Before you apply for your next credit card, make sure fully understand the basics. Once you learn these terms, you'll be ready to evaluate which credit card works best for you.
The fee that is charged by some credit card companies to their credit card holders, simply for having the credit card. Keep in mind, not all credit cards have an annual fee! Annual fees are most often associated with cards with rewards and benefits.
Annual Percentage Rate (APR)
The APR is the percentage you’ll pay in a year to borrow money. If you carry a balance on your credit card each month, you will have to pay a finance charge based on your APR.

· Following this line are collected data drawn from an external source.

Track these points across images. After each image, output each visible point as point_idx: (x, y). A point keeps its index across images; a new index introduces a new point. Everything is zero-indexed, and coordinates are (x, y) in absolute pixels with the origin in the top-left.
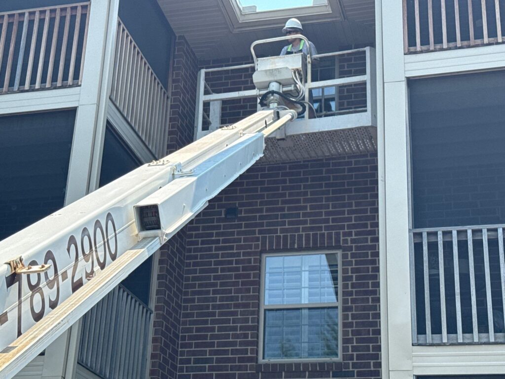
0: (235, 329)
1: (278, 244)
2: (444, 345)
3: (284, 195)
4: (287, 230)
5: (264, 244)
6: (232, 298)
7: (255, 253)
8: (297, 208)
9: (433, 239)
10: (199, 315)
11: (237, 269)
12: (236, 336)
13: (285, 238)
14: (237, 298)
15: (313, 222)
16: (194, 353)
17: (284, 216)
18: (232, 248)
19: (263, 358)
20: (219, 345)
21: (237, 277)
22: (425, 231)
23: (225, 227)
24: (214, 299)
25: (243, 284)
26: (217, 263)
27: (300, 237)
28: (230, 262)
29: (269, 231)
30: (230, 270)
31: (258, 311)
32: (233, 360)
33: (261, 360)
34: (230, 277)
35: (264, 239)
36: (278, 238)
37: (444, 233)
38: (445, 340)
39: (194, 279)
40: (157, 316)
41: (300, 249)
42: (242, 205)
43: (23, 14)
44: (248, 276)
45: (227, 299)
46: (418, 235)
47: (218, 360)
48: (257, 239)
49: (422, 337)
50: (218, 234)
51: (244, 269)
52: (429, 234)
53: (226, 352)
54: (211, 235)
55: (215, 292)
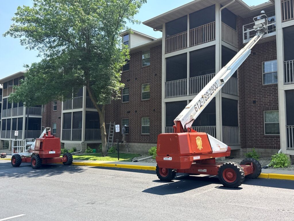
0: (257, 79)
1: (265, 59)
2: (290, 84)
3: (266, 48)
4: (267, 56)
5: (262, 60)
6: (256, 73)
7: (260, 62)
8: (269, 51)
9: (288, 63)
10: (249, 77)
11: (256, 66)
12: (257, 80)
13: (267, 58)
14: (257, 72)
15: (273, 53)
16: (248, 85)
17: (266, 53)
18: (255, 62)
19: (264, 84)
20: (254, 82)
21: (256, 68)
22: (286, 62)
23: (253, 57)
24: (252, 73)
25: (258, 69)
26: (252, 65)
27: (270, 57)
28: (255, 65)
29: (263, 57)
30: (255, 66)
31: (262, 75)
32: (257, 85)
33: (263, 85)
34: (255, 68)
35: (262, 59)
36: (265, 58)
37: (290, 61)
38: (290, 83)
39: (247, 69)
40: (239, 79)
41: (270, 60)
42: (256, 52)
43: (203, 26)
44: (259, 67)
45: (255, 73)
46: (285, 63)
47: (254, 86)
48: (260, 59)
49: (286, 83)
50: (252, 59)
51: (258, 66)
52: (287, 62)
53: (255, 84)
54: (250, 59)
55: (252, 72)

SmartTip: Before you use your credit card for a big purchase like a wedding or car repairs, you may want to consider applying for a personal loan. Personal loans tend to have lower interest rates and can be used to finance a variety of situations.
Balance Transfers allow you to transfer your balance from one credit card to another, usually to save on interest payments. Your new card will typically charge a balance transfer fee, so make sure you do the math before you make the move. Fees typically range from 3-5% of the amount transferred.
Balance (Calculating Interest)
Your finance charge (the amount you owe monthly in interest) is calculated based on your monthly balance. However, there are several ways to determine this number. Here are the two most common methods!
Average Daily Balance
The credit card company tracks your daily balance day-by-day, adding charges and subtracting payments as they occur. At the end of the billing cycle, your daily balances are added together and then divided by the total number of days in the billing cycle to find your average daily balance.
To figure out the balance due, the company looks at your balance from the end of your last billing cycle and subtracts any payments and credits made during the current billing cycle.
Consider the Following Example
Jane's balance on the first of the month is $600. She makes a $400 dollar payment on the 15th, and she also makes a $100 purchase on the 15th. How is her finance charge calculated if there are 30 days in the billing cycle and her APR is 18%?
Average Daily Balance Method
- $600 x 15 Days= $9,000
- $300 x 15 Days=$4,500
- Average Daily Balance= ($9,000+$4,500)/30 Days=$450
- Finance Charge: $450 x 30 Days x (.18/365)= $6.66 Finance Charge
Adjusted Balance Method
- Previous Balance: $6000
- Payments: ($400)
- Adjusted Balance: $200
- Finance Charge: $200 x 30 Days x (.18/365)= $2.96 Finance Charge
A cash advance is not a regular credit card charge. A credit card cash advance is a withdrawal of cash from your credit card account. Be aware that while a cash advance may be useful in an emergency, it is usually expensive. You may be required to pay a transaction fee as well as finance charges.
Your credit limit is the maximum amount the credit card company allows you to charge on your credit card. This amount is determined by your credit score, credit history, income, and other important factors.